Autograf: Universitätsbibliothek Kassel - Landesbibliothek und Murhardsche Bibliothek der Stadt Kassel (D-Kl), Sign. 4° Ms. Hass. 287
Druck: Harald Pfeiffer, Heidelberger Musikleben in der ersten Hälfte des 19. Jahrhunderts (= Buchreihe der Stadt Heildeberg 1), Heildeberg 1989, S. 258 (teilweise)

Heidelberg 15 Merz 1840.

Verehrtester Herr!

Wenn ich es wage, Ihnen einige Zeilen zu senden, so geschieht es mit dem dankbarsten Gefühle für die höchst ehrende Bemerkung, welche Sie meiner Composition des 130sten Psalms haben zu Theil werden lassen.1 Ich hatte in Wahrheit dieselbe keineswegs vermuthet, um so reiner konnte auch meine Freude seyn, als ich durch H. Hofrath Dr. Schilling die Nachricht erhielt. Erst jetzt auf Ihren richterlichen Ausspruch mich stützend, glaube ich meiner Arbeit einige Gelltung beilegen zu dürfen.

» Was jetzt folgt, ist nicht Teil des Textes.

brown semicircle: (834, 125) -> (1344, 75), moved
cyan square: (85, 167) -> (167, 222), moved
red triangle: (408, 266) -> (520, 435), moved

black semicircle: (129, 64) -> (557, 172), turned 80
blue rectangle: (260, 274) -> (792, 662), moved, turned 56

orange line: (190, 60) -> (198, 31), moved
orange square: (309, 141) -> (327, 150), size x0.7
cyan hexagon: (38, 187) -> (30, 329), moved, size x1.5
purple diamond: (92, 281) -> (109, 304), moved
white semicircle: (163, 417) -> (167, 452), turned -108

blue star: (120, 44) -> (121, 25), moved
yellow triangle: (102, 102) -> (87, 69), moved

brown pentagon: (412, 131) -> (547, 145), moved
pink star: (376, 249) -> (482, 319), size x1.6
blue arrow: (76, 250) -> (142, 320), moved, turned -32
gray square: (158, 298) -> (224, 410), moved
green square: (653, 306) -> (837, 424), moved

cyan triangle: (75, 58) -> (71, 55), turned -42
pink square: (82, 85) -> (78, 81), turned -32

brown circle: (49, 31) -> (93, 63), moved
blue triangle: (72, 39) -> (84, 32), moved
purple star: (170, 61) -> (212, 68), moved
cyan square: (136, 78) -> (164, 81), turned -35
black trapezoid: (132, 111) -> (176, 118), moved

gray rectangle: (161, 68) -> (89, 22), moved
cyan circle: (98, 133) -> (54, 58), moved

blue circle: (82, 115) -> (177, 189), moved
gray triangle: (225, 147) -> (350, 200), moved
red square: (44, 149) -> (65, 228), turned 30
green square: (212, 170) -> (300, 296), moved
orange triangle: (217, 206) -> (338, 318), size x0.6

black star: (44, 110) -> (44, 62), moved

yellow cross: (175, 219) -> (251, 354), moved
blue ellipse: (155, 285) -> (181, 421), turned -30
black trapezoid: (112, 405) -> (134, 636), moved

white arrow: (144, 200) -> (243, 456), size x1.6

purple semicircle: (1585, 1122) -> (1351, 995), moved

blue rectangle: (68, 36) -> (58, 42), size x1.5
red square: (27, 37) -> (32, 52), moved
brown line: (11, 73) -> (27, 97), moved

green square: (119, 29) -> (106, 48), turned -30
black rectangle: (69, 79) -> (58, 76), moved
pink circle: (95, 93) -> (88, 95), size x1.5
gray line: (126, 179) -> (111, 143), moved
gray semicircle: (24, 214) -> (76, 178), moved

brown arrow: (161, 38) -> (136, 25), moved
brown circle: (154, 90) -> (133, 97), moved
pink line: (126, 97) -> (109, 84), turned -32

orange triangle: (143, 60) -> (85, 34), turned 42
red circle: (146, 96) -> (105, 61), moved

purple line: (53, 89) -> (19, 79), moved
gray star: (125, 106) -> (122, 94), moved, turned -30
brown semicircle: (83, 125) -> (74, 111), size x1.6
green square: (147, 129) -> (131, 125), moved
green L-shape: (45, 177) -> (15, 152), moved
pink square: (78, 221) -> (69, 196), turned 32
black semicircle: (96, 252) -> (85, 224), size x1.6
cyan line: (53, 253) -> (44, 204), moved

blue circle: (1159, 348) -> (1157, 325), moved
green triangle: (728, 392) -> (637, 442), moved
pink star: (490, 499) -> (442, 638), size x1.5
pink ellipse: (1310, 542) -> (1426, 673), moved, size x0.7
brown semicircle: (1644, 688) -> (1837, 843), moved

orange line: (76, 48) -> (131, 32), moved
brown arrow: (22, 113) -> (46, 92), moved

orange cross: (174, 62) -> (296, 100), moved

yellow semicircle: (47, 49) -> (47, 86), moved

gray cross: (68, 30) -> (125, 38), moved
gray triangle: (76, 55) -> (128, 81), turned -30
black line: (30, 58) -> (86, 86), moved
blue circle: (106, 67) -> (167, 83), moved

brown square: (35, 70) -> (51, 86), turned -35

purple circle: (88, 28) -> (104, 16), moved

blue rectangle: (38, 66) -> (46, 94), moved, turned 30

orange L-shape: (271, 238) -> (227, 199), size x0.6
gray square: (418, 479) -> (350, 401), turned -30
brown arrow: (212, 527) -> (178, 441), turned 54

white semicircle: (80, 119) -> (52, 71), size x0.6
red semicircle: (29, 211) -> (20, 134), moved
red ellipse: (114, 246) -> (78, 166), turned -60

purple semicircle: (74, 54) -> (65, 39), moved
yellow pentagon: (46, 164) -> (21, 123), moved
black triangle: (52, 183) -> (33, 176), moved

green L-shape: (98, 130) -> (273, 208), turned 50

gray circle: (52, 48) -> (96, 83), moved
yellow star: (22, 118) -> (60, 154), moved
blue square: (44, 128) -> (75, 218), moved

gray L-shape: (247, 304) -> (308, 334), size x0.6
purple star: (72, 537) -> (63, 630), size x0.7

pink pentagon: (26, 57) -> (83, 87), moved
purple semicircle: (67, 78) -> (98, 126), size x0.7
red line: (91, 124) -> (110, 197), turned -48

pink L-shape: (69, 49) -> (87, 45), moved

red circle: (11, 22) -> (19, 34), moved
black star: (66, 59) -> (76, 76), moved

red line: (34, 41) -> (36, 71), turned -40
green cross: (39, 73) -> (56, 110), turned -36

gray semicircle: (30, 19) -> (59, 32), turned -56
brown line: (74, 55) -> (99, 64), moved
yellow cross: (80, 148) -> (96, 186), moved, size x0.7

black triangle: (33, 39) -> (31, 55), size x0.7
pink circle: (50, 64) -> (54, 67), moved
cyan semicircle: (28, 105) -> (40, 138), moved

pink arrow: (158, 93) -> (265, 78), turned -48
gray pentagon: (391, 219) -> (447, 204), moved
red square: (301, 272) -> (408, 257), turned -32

Es ist dieß von sehr hohem Werthe für mich, da ich an einem Orte lebe, von dem aus es schwer ist, meine Compositionen der Oeffentlichkeit zu übergeben, und so meinen Namen der musikalischen Welt näher zu bringen, was auch durch meinen Wirkungskreis, der sich nur auf Dilettanten beschränkt, eben so wenig geschehen kann.
Es sind die Werke der besten Meister bis zu neuesten Zeit herab, durch die ich mich heranzubilden und zu erkräftigen suchte, und daß unter denselben Ihre Werke, verehrter Meister, so viel ich davon kennen zu lernen und zu studiren Gelegenheit hatte, einen bedeutenden Einfluß auf meine musikalische Ausbildung und die Richtung meines Geschmackes ausgeübt haben, fühle ich zu tief, als daß es mir beikommen könnte, Ihnen, indem ich dieß ausspreche, nur schmeicheln zu wollen, denn ich habe das Bewußtseyn, deutliche Rechenschaft hierüber geben zu können.
Die Wahl des Gegenstandes für die nun erledigte Preis-Bewerbung war für den Deutschen National-Verein, der in Ihnen seinen Präsidenten verehrt eine höchst würdige, indem sie gewiß dazu beigetragen hat, den Sinn für das rEchte und Wahre in der Musik erregen und fördern zu helfen. Möge nun auch meine Arbeit, die durch dieselbe hervorgerufen worden ist, Einiges dazu beitragen zu beweisen, daß jener Sinn ungeachtes des vielen modischen und sogar verwerflichen Treibens noch nicht erloschen ist.
Mit den Gefühlen der wahrsten Verehrung empfiehlt sich

Ihrer Gewogenheit
ganz ergebenst
L. Hetsch.

Autor(en): Hetsch, Louis
Adressat(en): Spohr, Louis
Erwähnte Personen: Schilling, Gustav
Erwähnte Kompositionen: Hetsch, Louis : Psalm 130
Erwähnte Orte:
Erwähnte Institutionen: Deutscher Nationalverein für Musik und ihre Wisenschaft <Stuttgart>
Zitierlink: www.spohr-briefe.de/briefe-einzelansicht?m=1840031543

Spohr



[1] Hetsch war der Gewinner des 1840 ausgeschriebenen Kompositionswettbewerbs des Deutschen Nationalvereins für Musik und ihre Wissenschaft (vgl. „Referat über den letzten Preisconcours“, in: Jahrbücher des Deutschen Nationalvereins für Musik und ihre Wissenschaft 2 (1840), S. 89f.).

Kommentar und Verschlagwortung, soweit in den Anmerkungen nicht anders angegeben: Karl Traugott Goldbach (20.07.2022).